(ページ本文)
- - - - - - -

2020年施行の改正民法で認められた「特別寄与料の請求」を解説。血縁関係にない介護者も遺産相続ができる?

東京都八王子市のひだまり法律事務所です。

 

2019年1月より、改正民法が順次施行されています。法律は、人々のよりどころ。特に民法は、皆様の暮らしに直接関わる事柄を数多く定めた法律です。改正が決まってからも、弁護士などの専門家たちがその影響について議論を深めていました。今、日本の後期高齢者(75歳以上)の人口は、約13%。日本の平均寿命は男性で約81歳、女性で約83歳。少なくない日本人が、遺産相続の問題に直面する確率が高くなっています。

 

そのためでしょうか。ちまたでは相続に関する書籍や特集が、続々と編まれています。相続に関する事柄を定めるのも民法です。相続のありかたも改正民法施行によって、変化してくるものと思われます。今回は、相続のありかたを変えることになる改正内容として注目されている「特別寄与料の請求」というキーワードについての基礎を解説します。

- - - - - - -

(データ抜粋)
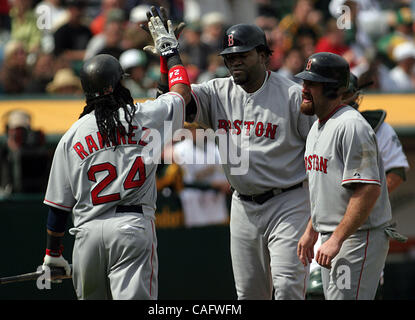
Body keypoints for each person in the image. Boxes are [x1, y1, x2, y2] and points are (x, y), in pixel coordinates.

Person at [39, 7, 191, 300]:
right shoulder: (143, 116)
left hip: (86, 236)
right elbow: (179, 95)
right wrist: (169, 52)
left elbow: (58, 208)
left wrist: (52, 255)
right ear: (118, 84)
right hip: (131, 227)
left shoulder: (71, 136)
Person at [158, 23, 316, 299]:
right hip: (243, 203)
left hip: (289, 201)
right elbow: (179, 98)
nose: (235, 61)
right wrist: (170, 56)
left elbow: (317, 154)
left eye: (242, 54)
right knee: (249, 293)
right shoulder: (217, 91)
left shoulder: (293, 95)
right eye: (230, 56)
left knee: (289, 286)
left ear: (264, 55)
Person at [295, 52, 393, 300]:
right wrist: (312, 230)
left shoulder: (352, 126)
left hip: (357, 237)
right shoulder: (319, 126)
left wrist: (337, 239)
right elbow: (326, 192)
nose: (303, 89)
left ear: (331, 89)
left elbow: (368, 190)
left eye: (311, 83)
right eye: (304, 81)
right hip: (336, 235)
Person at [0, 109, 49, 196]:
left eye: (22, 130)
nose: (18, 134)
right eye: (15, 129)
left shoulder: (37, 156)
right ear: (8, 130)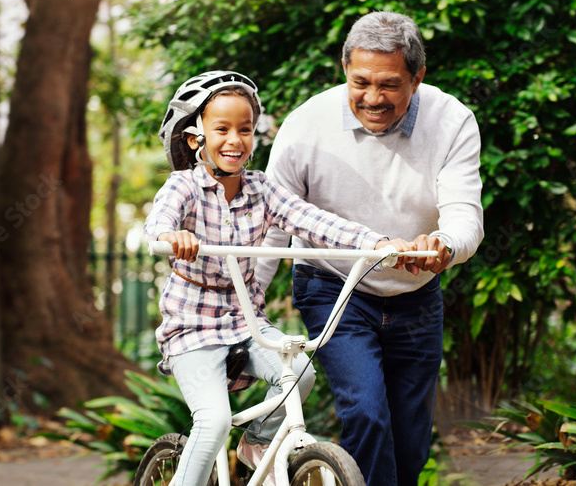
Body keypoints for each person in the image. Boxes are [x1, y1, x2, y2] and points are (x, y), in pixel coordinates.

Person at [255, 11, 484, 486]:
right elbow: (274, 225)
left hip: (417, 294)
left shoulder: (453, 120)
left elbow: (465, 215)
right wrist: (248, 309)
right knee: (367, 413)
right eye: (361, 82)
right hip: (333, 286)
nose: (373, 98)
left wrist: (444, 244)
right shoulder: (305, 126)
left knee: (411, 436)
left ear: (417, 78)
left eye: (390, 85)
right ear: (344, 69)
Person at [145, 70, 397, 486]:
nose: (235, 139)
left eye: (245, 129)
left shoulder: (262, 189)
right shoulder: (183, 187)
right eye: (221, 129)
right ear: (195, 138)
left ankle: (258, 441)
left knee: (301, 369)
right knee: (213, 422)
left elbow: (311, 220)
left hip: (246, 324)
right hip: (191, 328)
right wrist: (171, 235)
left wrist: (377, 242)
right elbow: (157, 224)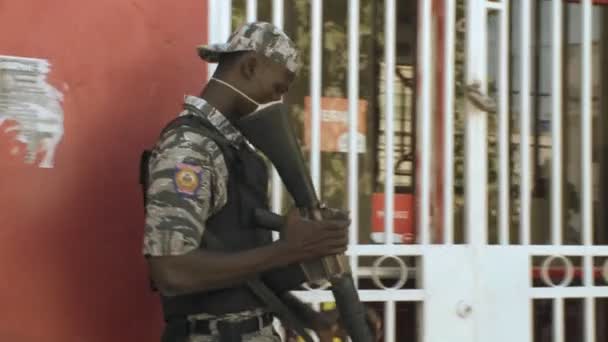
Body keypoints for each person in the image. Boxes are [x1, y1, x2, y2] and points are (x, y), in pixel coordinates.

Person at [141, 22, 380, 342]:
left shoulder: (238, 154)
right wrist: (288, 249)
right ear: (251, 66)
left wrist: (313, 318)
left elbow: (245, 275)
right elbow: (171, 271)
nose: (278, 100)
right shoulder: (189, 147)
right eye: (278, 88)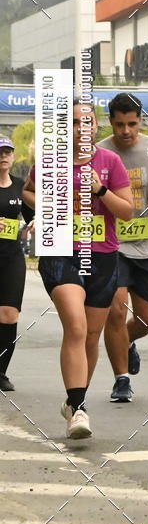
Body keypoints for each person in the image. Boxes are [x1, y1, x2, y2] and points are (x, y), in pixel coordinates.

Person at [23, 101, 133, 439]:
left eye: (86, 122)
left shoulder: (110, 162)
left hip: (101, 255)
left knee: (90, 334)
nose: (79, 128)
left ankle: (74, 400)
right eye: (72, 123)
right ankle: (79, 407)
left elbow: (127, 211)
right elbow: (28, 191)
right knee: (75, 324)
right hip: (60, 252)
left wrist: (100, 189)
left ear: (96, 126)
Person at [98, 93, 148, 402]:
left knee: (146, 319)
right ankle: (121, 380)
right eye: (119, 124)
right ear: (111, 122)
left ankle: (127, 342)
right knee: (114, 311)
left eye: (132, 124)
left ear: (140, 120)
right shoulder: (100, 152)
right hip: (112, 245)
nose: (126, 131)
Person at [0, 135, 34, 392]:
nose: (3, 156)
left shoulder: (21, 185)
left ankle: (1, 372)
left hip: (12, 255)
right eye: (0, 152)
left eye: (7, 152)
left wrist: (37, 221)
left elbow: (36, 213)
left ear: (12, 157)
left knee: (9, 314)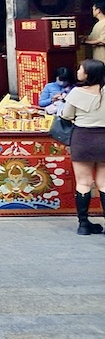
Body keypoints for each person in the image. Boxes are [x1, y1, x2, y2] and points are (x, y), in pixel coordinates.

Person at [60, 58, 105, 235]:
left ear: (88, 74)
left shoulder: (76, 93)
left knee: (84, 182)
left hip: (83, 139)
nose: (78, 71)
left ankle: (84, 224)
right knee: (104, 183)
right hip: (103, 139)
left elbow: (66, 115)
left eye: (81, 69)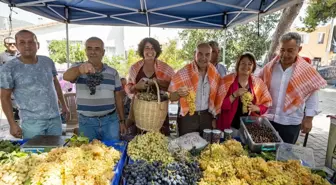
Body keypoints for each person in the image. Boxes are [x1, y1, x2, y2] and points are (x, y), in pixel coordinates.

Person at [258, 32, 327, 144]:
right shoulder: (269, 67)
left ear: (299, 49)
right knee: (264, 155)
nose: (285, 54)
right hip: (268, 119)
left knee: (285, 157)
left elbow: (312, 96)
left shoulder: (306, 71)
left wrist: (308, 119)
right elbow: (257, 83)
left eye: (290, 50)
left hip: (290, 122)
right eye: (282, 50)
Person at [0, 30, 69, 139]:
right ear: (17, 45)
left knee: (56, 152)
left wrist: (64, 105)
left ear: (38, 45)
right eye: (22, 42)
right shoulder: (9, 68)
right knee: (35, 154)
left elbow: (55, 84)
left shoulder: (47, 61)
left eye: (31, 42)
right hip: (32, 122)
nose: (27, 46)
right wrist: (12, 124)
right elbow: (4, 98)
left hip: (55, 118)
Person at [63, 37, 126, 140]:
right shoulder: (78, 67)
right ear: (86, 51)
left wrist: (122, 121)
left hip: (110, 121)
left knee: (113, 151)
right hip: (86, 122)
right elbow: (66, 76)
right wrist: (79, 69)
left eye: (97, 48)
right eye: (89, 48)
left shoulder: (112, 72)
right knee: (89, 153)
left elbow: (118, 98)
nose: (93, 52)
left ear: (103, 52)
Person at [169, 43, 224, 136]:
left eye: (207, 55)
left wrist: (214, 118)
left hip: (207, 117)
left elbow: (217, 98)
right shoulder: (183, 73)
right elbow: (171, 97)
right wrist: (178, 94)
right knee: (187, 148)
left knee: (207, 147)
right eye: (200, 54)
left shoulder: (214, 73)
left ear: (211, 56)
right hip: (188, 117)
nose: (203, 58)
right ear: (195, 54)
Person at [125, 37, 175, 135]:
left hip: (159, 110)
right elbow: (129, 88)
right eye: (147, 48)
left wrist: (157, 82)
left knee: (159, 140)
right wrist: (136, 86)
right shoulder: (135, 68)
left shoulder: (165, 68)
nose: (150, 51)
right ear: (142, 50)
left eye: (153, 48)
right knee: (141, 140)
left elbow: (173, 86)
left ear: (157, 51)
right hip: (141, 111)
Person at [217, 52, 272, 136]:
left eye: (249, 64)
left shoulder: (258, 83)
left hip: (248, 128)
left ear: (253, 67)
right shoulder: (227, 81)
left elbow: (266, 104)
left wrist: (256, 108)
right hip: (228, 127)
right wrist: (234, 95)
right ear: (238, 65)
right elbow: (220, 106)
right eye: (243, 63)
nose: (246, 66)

- - - - - - -

本文の「東京都八王子市のひだまり法律事務所です。」から「についての基礎を解説します。」までの部分について、「書籍」を「本」に更新したものを示してください。 作業には本文だけを用い、エントリは参照しないでください。

(出力結果)
東京都八王子市のひだまり法律事務所です。

 

2019年1月より、改正民法が順次施行されています。法律は、人々のよりどころ。特に民法は、皆様の暮らしに直接関わる事柄を数多く定めた法律です。改正が決まってからも、弁護士などの専門家たちがその影響について議論を深めていました。今、日本の後期高齢者(75歳以上)の人口は、約13%。日本の平均寿命は男性で約81歳、女性で約83歳。少なくない日本人が、遺産相続の問題に直面する確率が高くなっています。

 

そのためでしょうか。ちまたでは相続に関する本や特集が、続々と編まれています。相続に関する事柄を定めるのも民法です。相続のありかたも改正民法施行によって、変化してくるものと思われます。今回は、相続のありかたを変えることになる改正内容として注目されている「特別寄与料の請求」というキーワードについての基礎を解説します。